## ASSIGNED TASK
Output the lines of the records below exactly, beginning at their first line and ending at the line with "none -> obraz [198,149,248,279]"; include no pictures.
DATASET EXTRACT: Begin
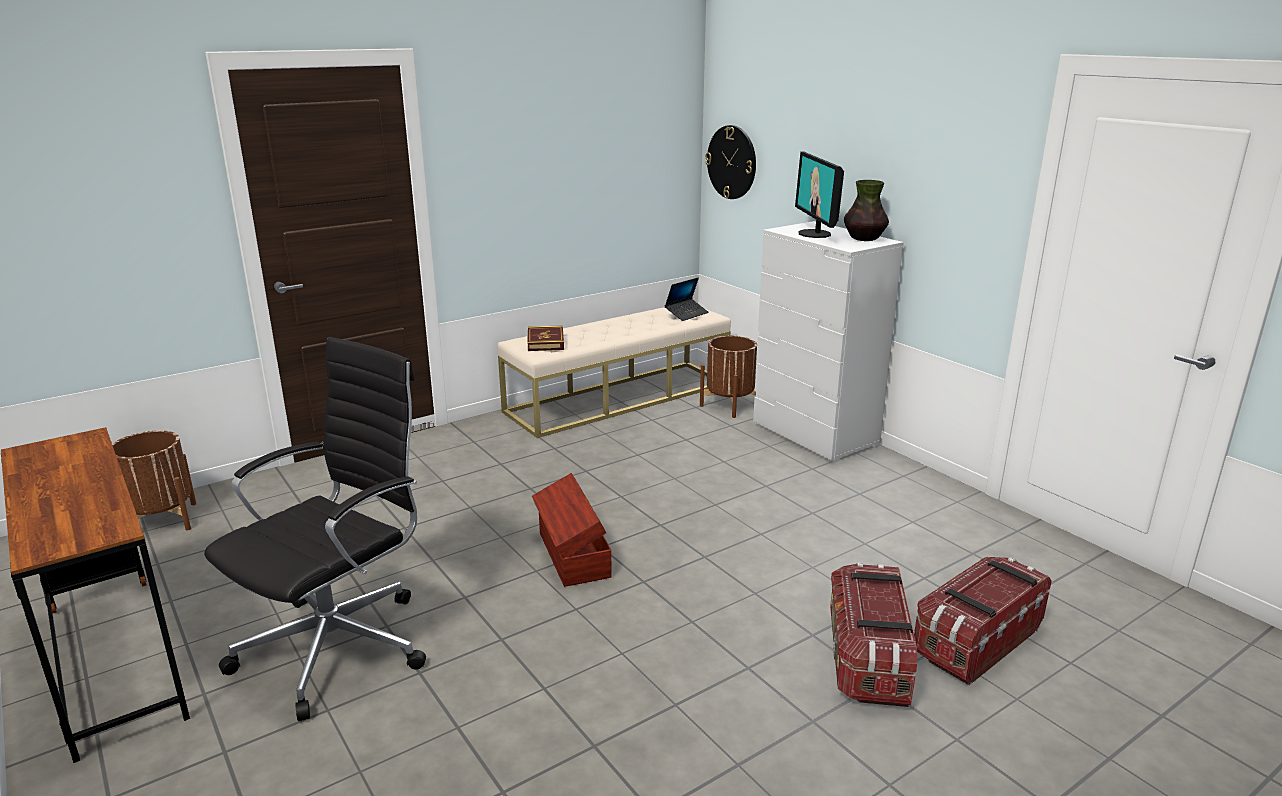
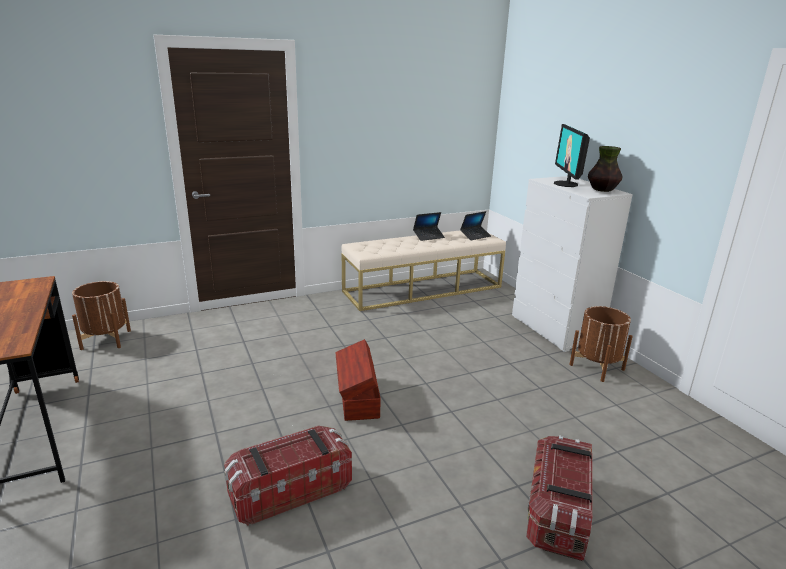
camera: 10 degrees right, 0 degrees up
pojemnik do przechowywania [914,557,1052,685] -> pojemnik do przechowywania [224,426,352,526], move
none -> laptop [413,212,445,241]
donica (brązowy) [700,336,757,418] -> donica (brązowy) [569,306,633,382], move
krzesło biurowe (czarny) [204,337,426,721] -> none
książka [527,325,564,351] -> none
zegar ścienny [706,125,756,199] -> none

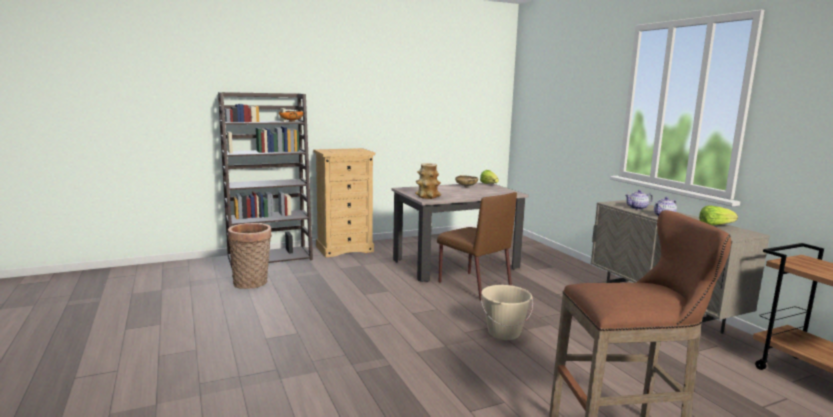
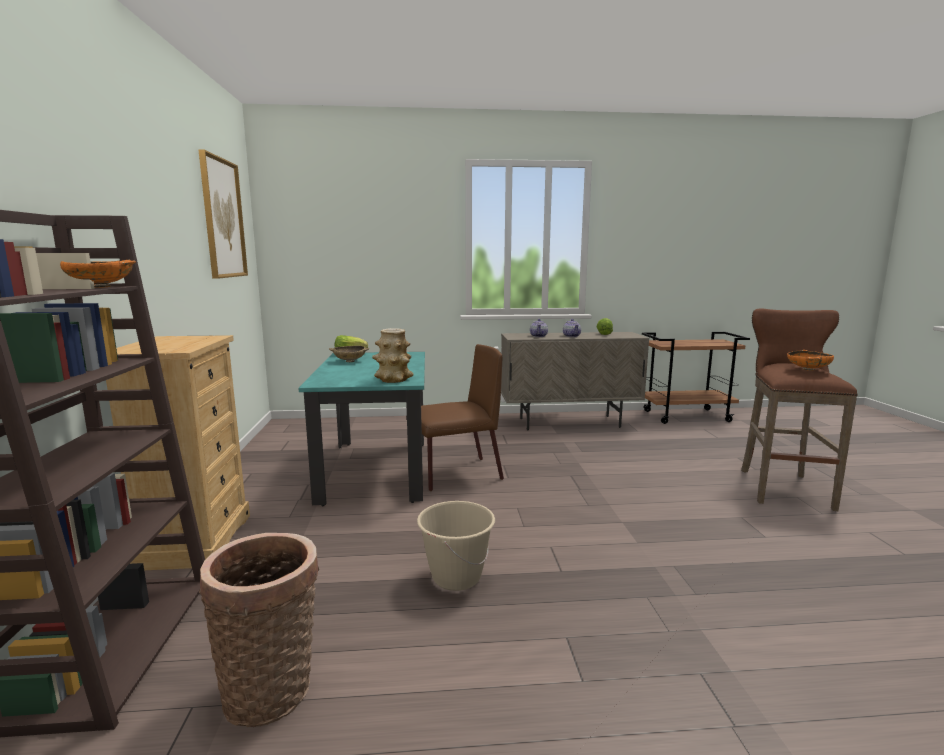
camera: 70 degrees left, 0 degrees up
none -> obraz [198,149,248,279]
stół jadalny (beżowy) [391,183,529,282] -> stół jadalny (turkusowy) [298,352,425,506]
wiadro (beżowy) [481,285,533,340] -> wiadro (beżowy) [417,501,495,591], move
none -> miska (pomarańczowy) [787,350,834,371]

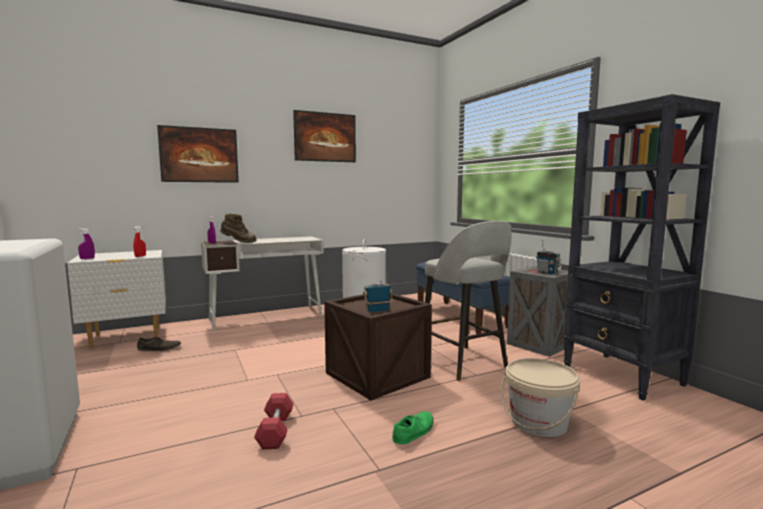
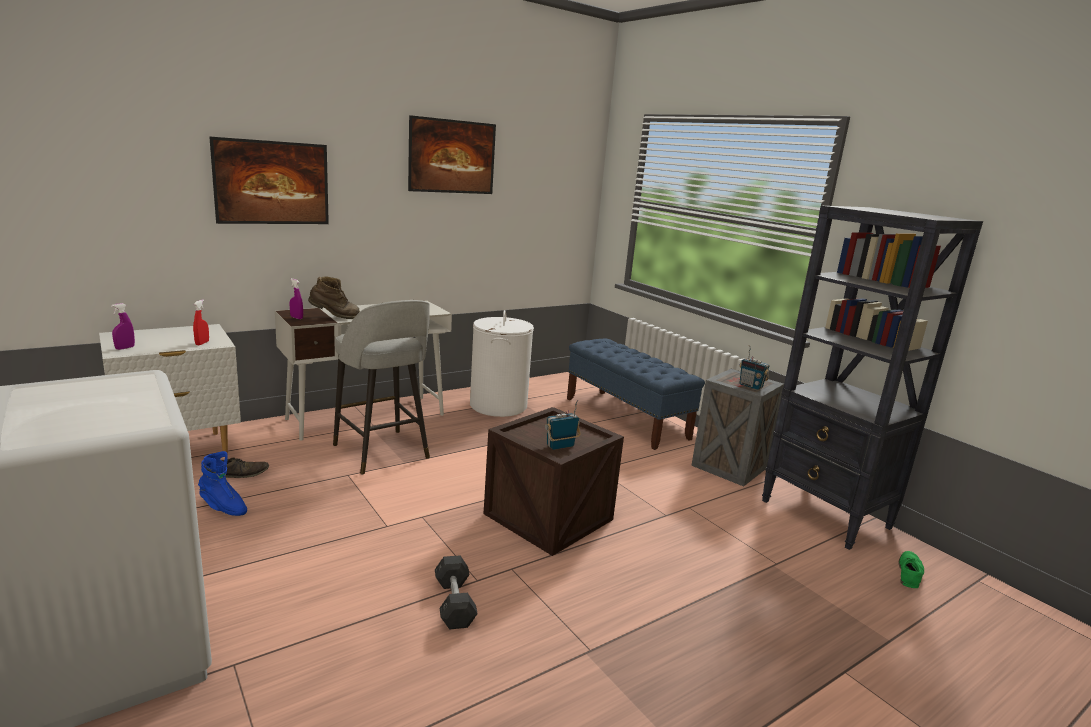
camera: 10 degrees left, 10 degrees up
none -> but z cholewką (niebieski) [198,451,247,516]
stołek (szary) [425,221,511,381] -> stołek (szary) [333,300,430,475], move
hantel (czerwony) [254,393,293,450] -> hantel (szary) [435,555,478,630]
but (zielony) [392,411,434,444] -> but (zielony) [898,551,924,588], move
wiadro (beżowy) [501,358,580,437] -> none

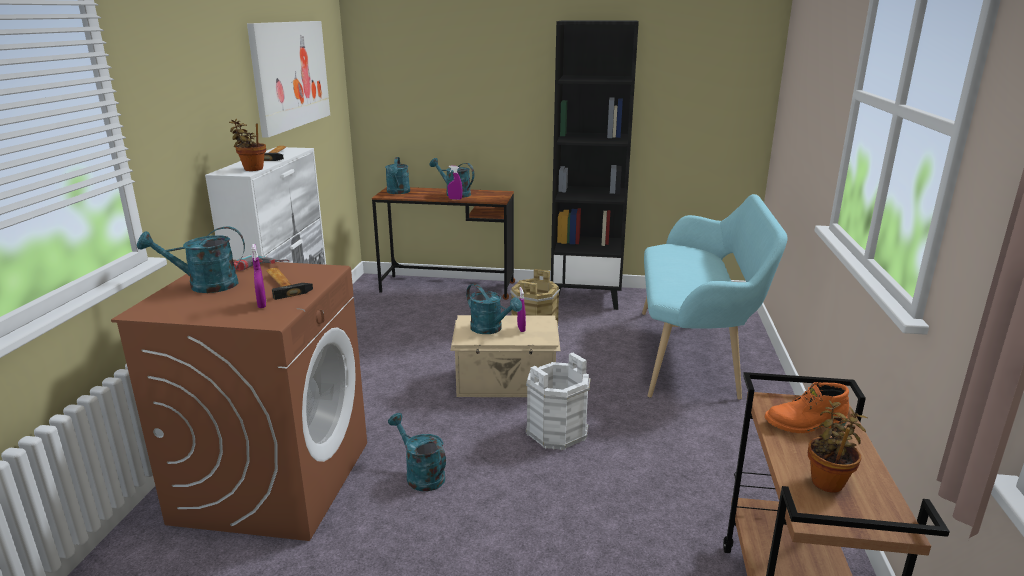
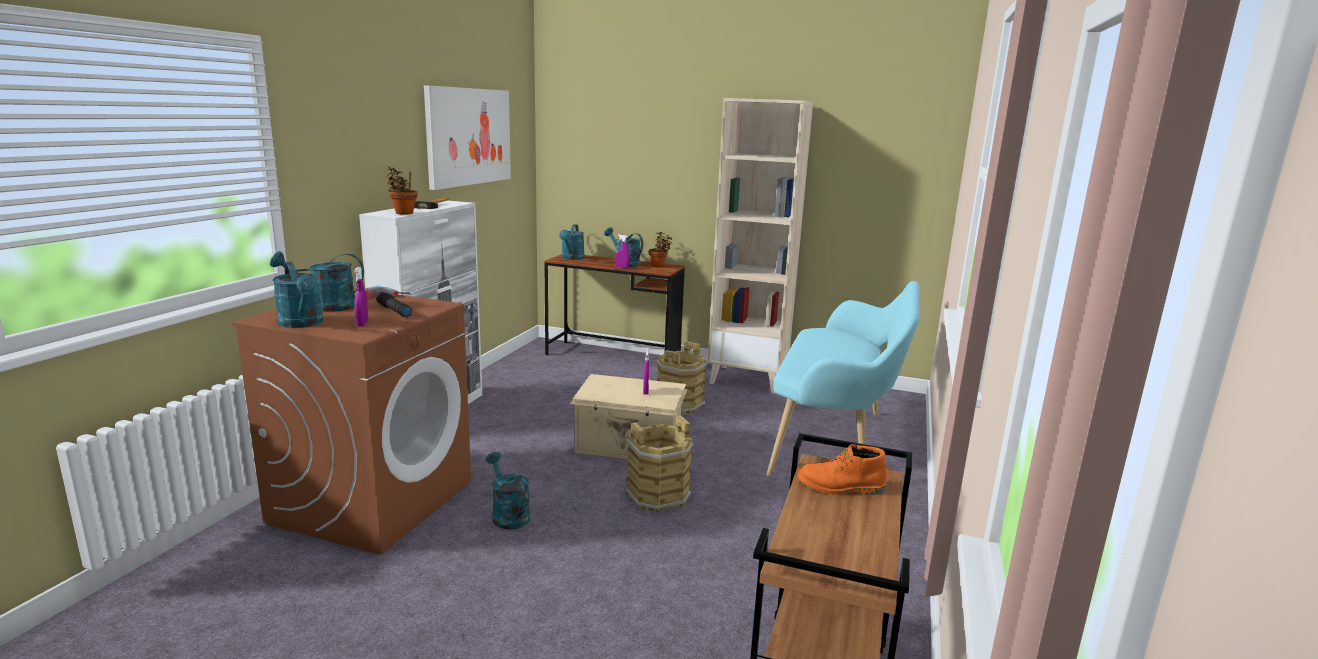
camera: 10 degrees right, 5 degrees down
konewka (turkusowy) [466,284,522,334] -> konewka (turkusowy) [272,262,323,328], move
młotek [266,268,313,300] -> latarka (czarny) [376,292,412,317]
wiadro (biały) [526,353,591,450] -> wiadro (brązowy) [625,415,694,512]
roślina doniczkowa [808,400,868,493] -> roślina doniczkowa [649,232,672,267], move
regał (czarny) [551,20,639,310] -> regał (beżowy) [708,98,813,394]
DATASET EXTRACT: End
## FINAL ANSWER
camera: 10 degrees right, 0 degrees up
pojemnik do przechowywania [914,557,1052,685] -> pojemnik do przechowywania [224,426,352,526], move
none -> laptop [413,212,445,241]
donica (brązowy) [700,336,757,418] -> donica (brązowy) [569,306,633,382], move
krzesło biurowe (czarny) [204,337,426,721] -> none
książka [527,325,564,351] -> none
zegar ścienny [706,125,756,199] -> none

camera: 70 degrees left, 0 degrees up
none -> obraz [198,149,248,279]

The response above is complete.